# [Activations & Gradients, BatchNorm](https://youtu.be/P6sfmUTpUmc?list=PLAqhIrjkxbuWI23v9cThsA9GvCAUhRvKZ)
Karis, 12/8  
Video is walking through [this code](https://github.com/karpathy/nn-zero-to-hero/blob/master/lectures/makemore/makemore_part3_bn.ipynb)

### fixing initial loss

At initialization, you can generally calculate what loss you predict you will get. 

In this example, there are always 27 characters that can come next. In initialization, these should all have about equal probability of occurring, or 1/27. Then we can find the negative log probability of this, which is the loss we can expect (about 3.3).  
We can achieve this by initializing all logits at the same value. 
- If the logits take on extreme values (further away from 0), this means that they are very confident in their values/probabilities.
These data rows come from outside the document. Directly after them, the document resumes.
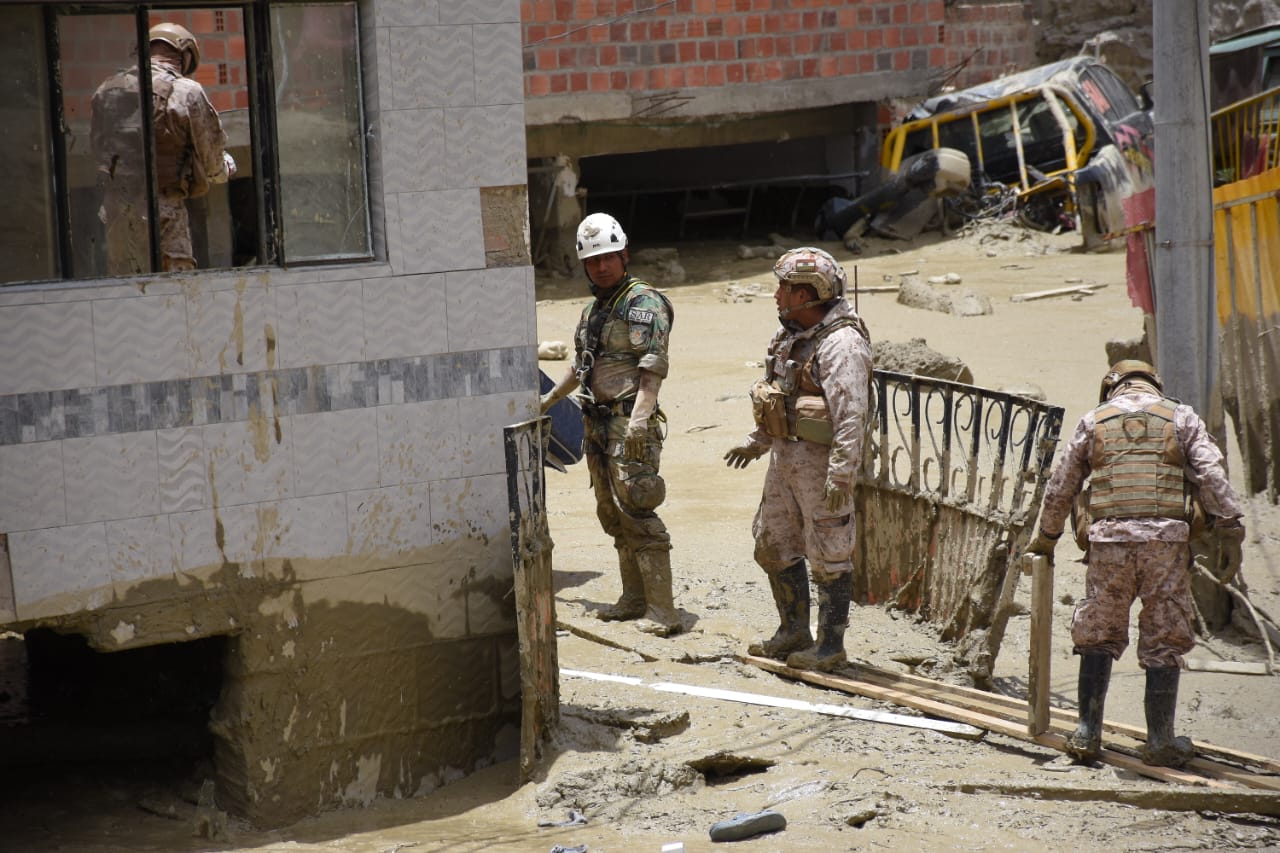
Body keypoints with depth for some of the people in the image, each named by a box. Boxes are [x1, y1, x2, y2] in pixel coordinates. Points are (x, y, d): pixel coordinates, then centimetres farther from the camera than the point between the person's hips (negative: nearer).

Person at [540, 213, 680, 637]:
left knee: (636, 513, -13)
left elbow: (653, 368, -19)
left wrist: (638, 419, -29)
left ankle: (661, 610, -12)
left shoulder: (645, 304, -9)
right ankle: (634, 600, 18)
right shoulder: (593, 309, 17)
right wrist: (548, 400, 38)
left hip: (629, 424, -9)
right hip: (596, 425, 9)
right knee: (612, 515, 11)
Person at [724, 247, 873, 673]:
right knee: (774, 544, 16)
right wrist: (756, 442, 26)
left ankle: (832, 646, 8)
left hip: (821, 461, -10)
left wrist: (841, 473, -27)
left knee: (828, 555, -1)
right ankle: (794, 632, 29)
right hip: (785, 457, 10)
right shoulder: (793, 335, 11)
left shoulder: (841, 342, -20)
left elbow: (851, 414, -24)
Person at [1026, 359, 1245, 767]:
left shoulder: (1093, 421, 16)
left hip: (1108, 539, 1)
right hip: (1167, 539, -1)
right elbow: (1213, 477, 1)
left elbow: (1059, 490, 18)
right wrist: (1230, 534, 0)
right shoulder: (1181, 416, 13)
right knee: (1164, 641, 5)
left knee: (1098, 637, 12)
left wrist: (1044, 540, 29)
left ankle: (1087, 734, 9)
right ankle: (1160, 742, 6)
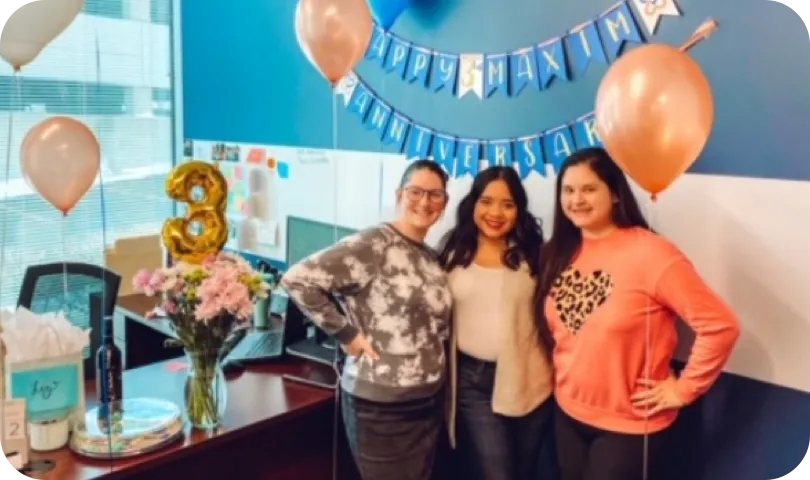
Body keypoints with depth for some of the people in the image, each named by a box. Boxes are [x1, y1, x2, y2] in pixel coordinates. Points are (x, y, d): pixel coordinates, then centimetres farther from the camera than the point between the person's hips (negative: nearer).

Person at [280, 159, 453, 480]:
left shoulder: (433, 258, 8)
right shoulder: (374, 244, -15)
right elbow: (298, 279, -22)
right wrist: (346, 334, -19)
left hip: (429, 403, 7)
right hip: (380, 407, -7)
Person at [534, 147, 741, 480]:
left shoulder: (650, 253, -19)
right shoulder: (560, 252, 1)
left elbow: (721, 326, -19)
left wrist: (682, 389, -14)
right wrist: (562, 372, 6)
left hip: (628, 425, -6)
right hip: (568, 415, 6)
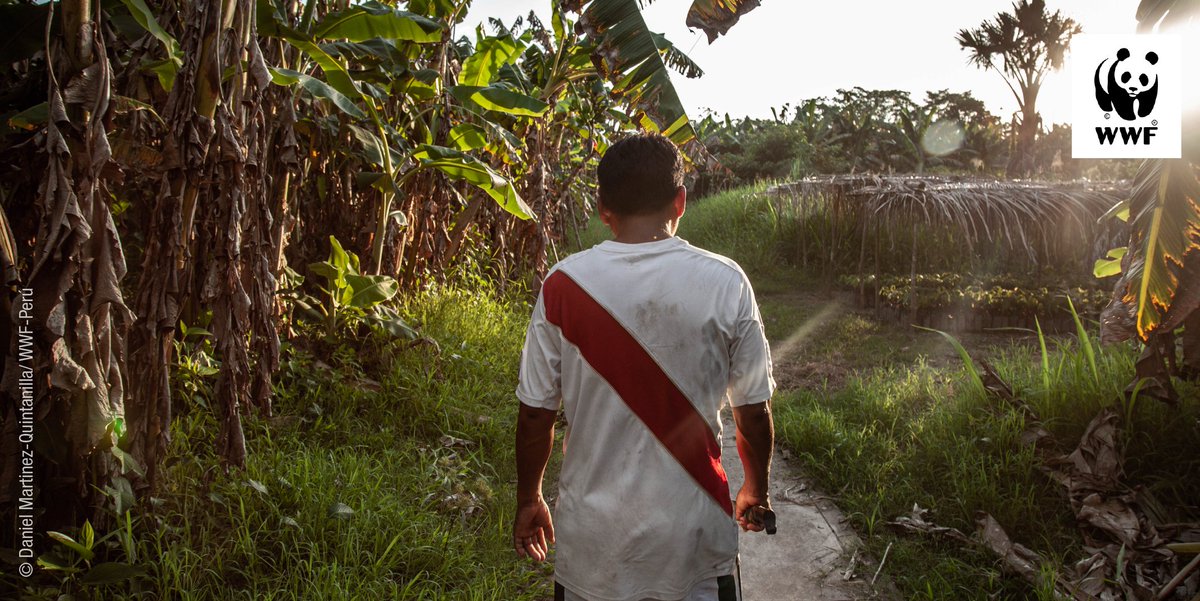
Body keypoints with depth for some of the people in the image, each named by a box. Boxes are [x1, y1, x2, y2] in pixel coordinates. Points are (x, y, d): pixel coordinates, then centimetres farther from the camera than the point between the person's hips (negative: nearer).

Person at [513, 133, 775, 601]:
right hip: (693, 533, 0)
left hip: (592, 538, 1)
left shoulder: (563, 285, -10)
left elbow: (535, 412, -5)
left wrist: (528, 501, 11)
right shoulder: (725, 283, -11)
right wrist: (756, 490, 15)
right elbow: (754, 413, -4)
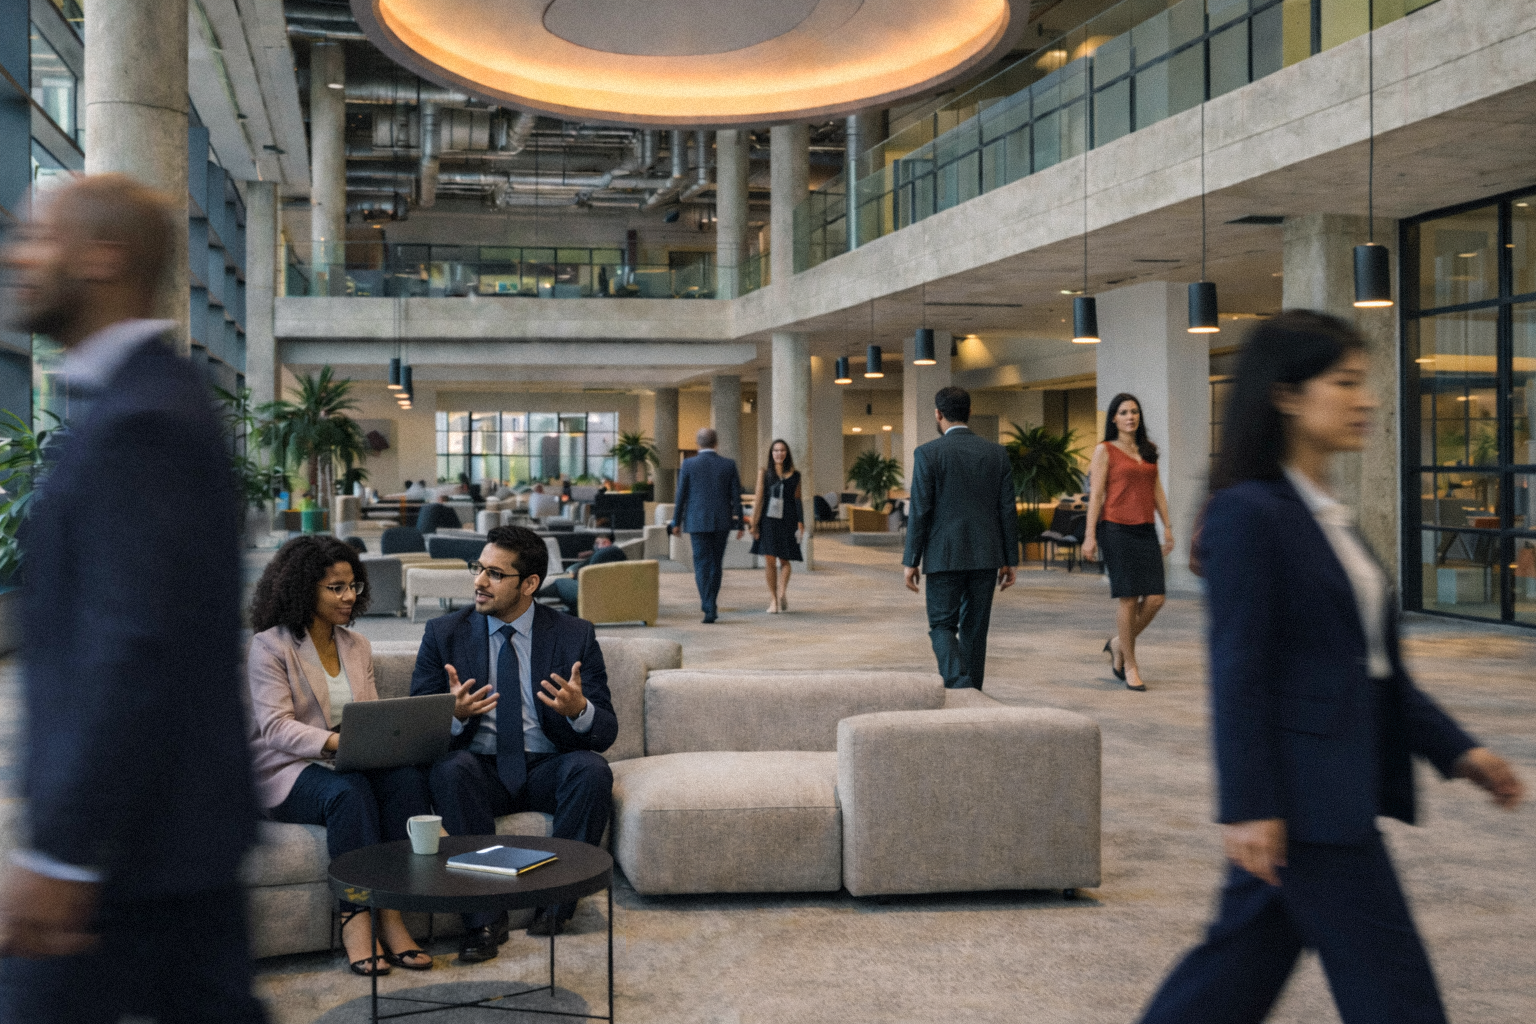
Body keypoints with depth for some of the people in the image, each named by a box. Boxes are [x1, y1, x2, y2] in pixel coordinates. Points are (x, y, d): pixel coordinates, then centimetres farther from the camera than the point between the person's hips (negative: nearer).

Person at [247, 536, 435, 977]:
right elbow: (275, 726, -15)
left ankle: (391, 914, -29)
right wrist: (334, 741, -31)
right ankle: (356, 920, -33)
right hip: (289, 771, -5)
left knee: (408, 777, -27)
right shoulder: (270, 646, -2)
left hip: (352, 765, 5)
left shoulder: (358, 646, 16)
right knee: (350, 790, -37)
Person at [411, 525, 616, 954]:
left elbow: (606, 733, -2)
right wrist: (455, 714, -24)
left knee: (591, 768, -31)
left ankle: (559, 898, -16)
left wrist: (579, 710, -27)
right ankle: (484, 915, -27)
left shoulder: (575, 636, 1)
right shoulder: (444, 633, 3)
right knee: (451, 767, -32)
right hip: (479, 771, 0)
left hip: (547, 771, 0)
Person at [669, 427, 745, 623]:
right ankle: (711, 606, 20)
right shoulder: (729, 465, 0)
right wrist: (740, 524, 8)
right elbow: (736, 497, 1)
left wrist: (676, 522, 8)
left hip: (697, 522, -2)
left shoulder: (688, 464, -5)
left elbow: (681, 496, -2)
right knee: (716, 564, 13)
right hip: (722, 522, 2)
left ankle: (709, 607, -14)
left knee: (702, 564, 0)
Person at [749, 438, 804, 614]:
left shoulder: (794, 475, 8)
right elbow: (759, 499, 5)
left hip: (787, 520, 0)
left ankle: (782, 592, -18)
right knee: (769, 560, -1)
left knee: (784, 560, -5)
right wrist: (754, 523, 0)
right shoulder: (764, 473, 7)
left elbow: (798, 500, 9)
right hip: (768, 519, 0)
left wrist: (800, 522, -1)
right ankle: (773, 600, 3)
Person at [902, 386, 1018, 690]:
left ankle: (960, 686, -17)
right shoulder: (996, 452, 4)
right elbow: (1007, 510, 4)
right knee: (975, 628, 12)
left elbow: (920, 511, -9)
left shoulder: (927, 454, -7)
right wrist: (1009, 560, 10)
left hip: (945, 556, -4)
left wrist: (911, 561, -3)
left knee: (942, 625, 5)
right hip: (986, 556, 4)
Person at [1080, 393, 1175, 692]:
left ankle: (1118, 644, 21)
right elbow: (1096, 494, -4)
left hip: (1145, 531, 5)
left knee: (1155, 598, -3)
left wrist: (1167, 527, 12)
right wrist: (1090, 535, -10)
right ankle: (1130, 666, 9)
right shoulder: (1105, 450, 0)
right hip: (1117, 530, -5)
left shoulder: (1148, 451, 16)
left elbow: (1157, 492, 17)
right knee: (1129, 600, -4)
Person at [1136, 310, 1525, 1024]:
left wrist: (1457, 750, 14)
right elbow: (1236, 670, -18)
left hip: (1341, 787, 9)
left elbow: (1372, 664, 18)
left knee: (1243, 960, 16)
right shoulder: (1248, 512, -14)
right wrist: (1246, 806, -20)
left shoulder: (1330, 516, 15)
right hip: (1301, 794, -9)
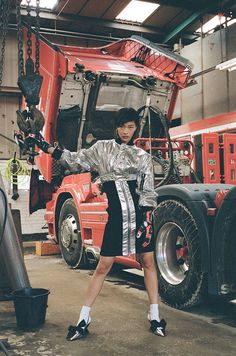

However, if they are confidently incorrect this increases the loss by a lot.
- We achieve this by initializing all the weights as very small numbers and the biases as 0, so the logits that are multiplied by the weight and added to the bias are close to 0
    - You do not want to set weight to 0 though

### fixing saturated tanh

outputs of the tanh layer are mostly -1 and 1  
This is bad because backpropagation through tanh layers is a formula where values of -1 and 1 make the gradient of that node be 0, killing the gradient  
dead neuron - doesn't learn for any input values
- can happen during initialization - weights & biases are just set so that the neuron is never used
- also can happen during training, if you overtrain and the gradient becomes so high that neuron is never passed through/changed

if your initialization is bad enough, a big network will just stop learning at some point

## calculating the init score
However, how do we know what to change the weights & biases by?  
These numbers need to be chosen so that the distribution is still normal. We need to find a distribution to multiply against that distribution such that the output is normal. To find the correct distribution, we use init scores.  
Different formulas have different init scores.  

It used to be very important to initialize correctly, but it's not that important anymore due to modern innovations.

## batch normalization
You can normalize hidden states to be Gaussian by adding a BatchNorm layer.  
However, we don't want it to stay Gaussian while it's being trained.  
Scale and shift:
- we multiply the hidden layer by a gain and add a bias, then also train these
In a simple neural net, this doesn't have a lot of effect because the pre-calculated init scores for the weights and biases for the other neurons are very accurate so we don't see a lot of inaccuracy from there that is corrected by batch normalization  
Side effect
- Batch normalization happens to create a jitter, which creates an extra regulation/normalization effect based on the other examples that are included in any batch  
- People have tried to create new normalization techniques, but this was the first one and it works well 
To find the mean and standard deviation for batch normalization:
- we can either run through the training process again
- or do it on the side while training
- each time you run through the network, you move the mean a little in the direction of the newly calculated mean. same for std

Do not use bias in the layer before the batchnorm layer, because the batchnorm calculations will cancel out the bias. It won't affect the accuracy of the neural net, but the gradient for that bias will be 0 and it is a waste of space.

No one likes this layer because it causes a lot of bugs!!!!!!